John Barnes has never been one to hide behind the easy answer. Faced with questions about Liverpool’s next steps under Arne Slot, the former Anfield winger cut straight through the transfer noise: stop looking at the market, start looking at the dressing room.

For Barnes, the temptation to spend big is a distraction, not a solution.

“The solution to the problem isn’t just signing players because we have players here,” he said, speaking to Betfred.

He pointed directly at the names already on the books: Alexander Isak, Hugo Ekitike and highly rated youngster Rio Ngumoha. If Liverpool keep recruiting in those areas, he asked, what happens to them?

“We don’t need to sign anybody as far as I’m concerned because we need to work with what we have.
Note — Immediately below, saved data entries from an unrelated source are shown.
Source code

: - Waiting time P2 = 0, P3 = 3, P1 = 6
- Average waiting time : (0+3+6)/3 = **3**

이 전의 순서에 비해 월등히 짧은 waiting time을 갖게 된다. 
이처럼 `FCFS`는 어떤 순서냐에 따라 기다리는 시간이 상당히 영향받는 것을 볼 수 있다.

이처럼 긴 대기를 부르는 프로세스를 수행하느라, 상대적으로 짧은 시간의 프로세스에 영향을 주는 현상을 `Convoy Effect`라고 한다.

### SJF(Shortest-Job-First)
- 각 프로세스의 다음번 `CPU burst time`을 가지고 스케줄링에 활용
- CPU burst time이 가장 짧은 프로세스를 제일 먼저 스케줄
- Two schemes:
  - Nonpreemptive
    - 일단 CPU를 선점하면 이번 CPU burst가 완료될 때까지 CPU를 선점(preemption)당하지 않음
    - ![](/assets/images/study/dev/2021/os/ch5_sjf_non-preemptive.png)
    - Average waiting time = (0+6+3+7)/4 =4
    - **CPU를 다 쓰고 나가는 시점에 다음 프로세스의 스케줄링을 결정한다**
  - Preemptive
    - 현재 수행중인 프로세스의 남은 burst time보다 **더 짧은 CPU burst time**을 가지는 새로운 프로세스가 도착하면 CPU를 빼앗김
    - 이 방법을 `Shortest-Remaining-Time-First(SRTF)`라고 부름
We need to get the balance right, we need to get the blend right,” he argued, pushing back against the idea that every tactical issue can be fixed by another big-name arrival.
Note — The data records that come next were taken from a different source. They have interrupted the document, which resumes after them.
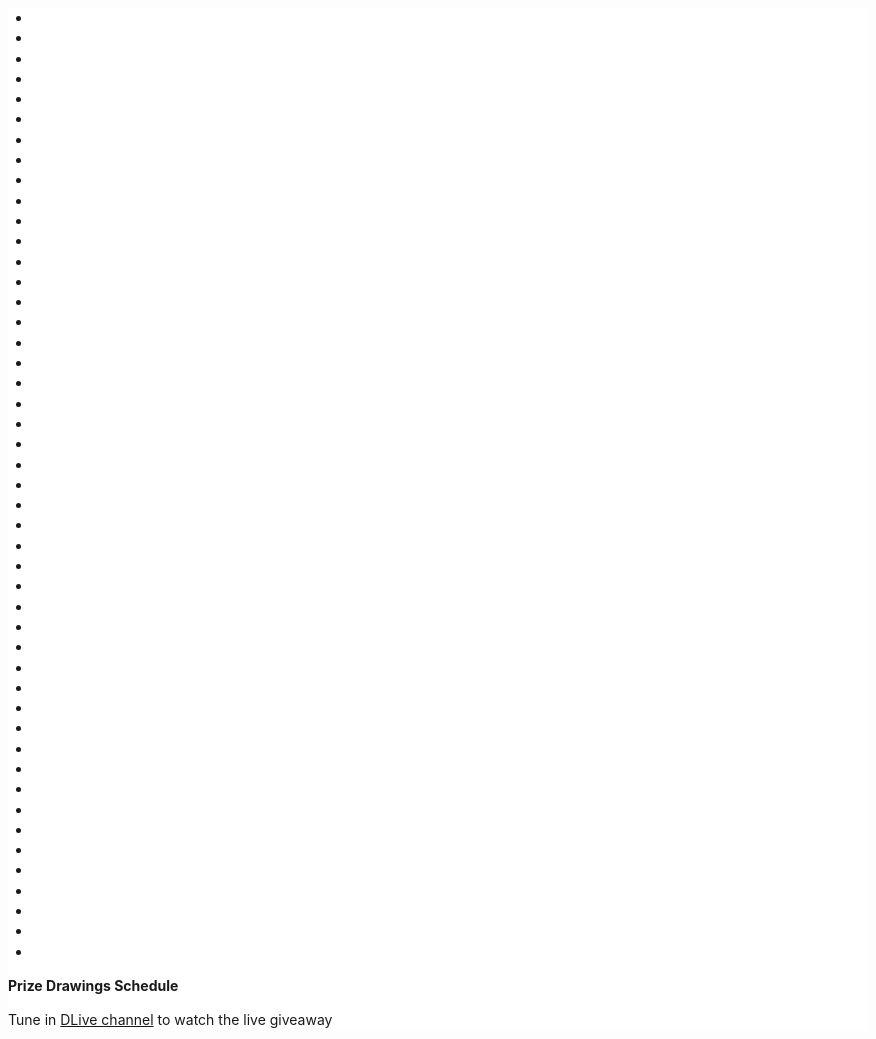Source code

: * [](# "Luxembourgish")
* [](# "Macedonian")
* [](# "Malagasy")
* [](# "Malayalam")
* [](# "Malay")
* [](# "Maltese")
* [](# "Maori")
* [](# "Marathi")
* [](# "Mongolian")
* [](# "Myanmar (Burmese)")
* [](# "Nepali")
* [](# "Norwegian")
* [](# "Pashto")
* [](# "Persian")
* [](# "Polish")
* [](# "Portuguese")
* [](# "Punjabi")
* [](# "Romanian")
* [](# "Russian")
* [](# "Serbian")
* [](# "Shona")
* [](# "Sesotho")
* [](# "Sindhi")
* [](# "Sinhala")
* [](# "Slovak")
* [](# "Slovenian")
* [](# "Samoan")
* [](# "Scots Gaelic")
* [](# "Somali")
* [](# "Spanish")
* [](# "Sundanese")
* [](# "Swahili")
* [](# "Swedish")
* [](# "Tajik")
* [](# "Tamil")
* [](# "Telugu")
* [](# "Thai")
* [](# "Turkish")
* [](# "Ukrainian")
* [](# "Urdu")
* [](# "Uzbek")
* [](# "Vietnamese")
* [](# "Welsh")
* [](# "Xhosa")
* [](# "Yiddish")
* [](# "Yoruba")
* [](# "Zulu")

**Prize Drawings Schedule**

Tune in [DLive channel](https://dlive.tv/dlive) to watch the live giveaway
The pressure of a new era, he suggested, has only fuelled a familiar reflex. Linked moves, rumours, shopping lists. Jarrod Bowen’s name has already been thrown into the mix following West Ham United’s relegation, but Barnes sees that as another example of the game’s obsession with the next signing rather than the next solution on the training ground.

“Unfortunately people believe the solution to any problem is just to keep signing more players,” he said.

For him, Slot’s real test lies not in how many players he brings through the door, but in how well he moulds what is already there. “I think what we have already is enough and I’m sure they can all stick together and work together.”

That theme of authority and identity ran straight into Barnes’ verdict on Mohamed Salah’s farewell and the tension around his recent comments.

Slot’s decision to start Salah at Anfield, alongside Andy Robertson, for what is set to be the Egyptian’s last game at the stadium drew firm approval from Barnes. On the touchline, a new manager. On the pitch, one of the club’s modern greats bowing out.

“Absolutely, Slot did the right thing,” Barnes said. Salah is going, so the equation felt simple to him: give the forward his moment, give the supporters their goodbye, and allow one of Liverpool’s defining players of the era to leave on a high.

The performance and the occasion delivered that. The build-up, in Barnes’ eyes, did not.

“But I think Mo was wrong to do what he did and what he said,” he added, turning to the Egyptian’s remarks about Liverpool’s style and the legacy of Jurgen Klopp.

Barnes took issue with the idea that any Liverpool manager must effectively pledge allegiance to Klopp’s “heavy metal football” as a non-negotiable principle.

“If you analyse what Mo said, he’s saying that any Liverpool manager needs to be subservient to the way Jurgen Klopp played as a non-negotiable, which is rubbish,” Barnes said, bluntly.

For him, the job description at Anfield is clear: the manager leads, the manager defines the football.

“Any manager at Liverpool needs to say they’re doing it their way, not Jurgen’s way,” he insisted. To present Klopp’s approach as sacred ground, untouchable and compulsory, crossed a line in Barnes’ view.

“For Mo to say that ‘heavy metal football’ is a non-negotiable is crazy and ridiculous, so he was wrong to say it.”

Slot, he felt, handled the situation with exactly the sort of calm authority Liverpool now require. No public feud, no grand statement. Just a team sheet that included Salah, a performance that gave Anfield its farewell, and a quiet assertion of control.

“I think Arne Slot was the bigger man to give Mo his send-off for being a great servant,” Barnes said.

One era has ended, another has begun, and the lines are already being drawn: between spending and coaching, between past and present, between a club that worshipped Klopp’s chaos and a manager determined to write his own script.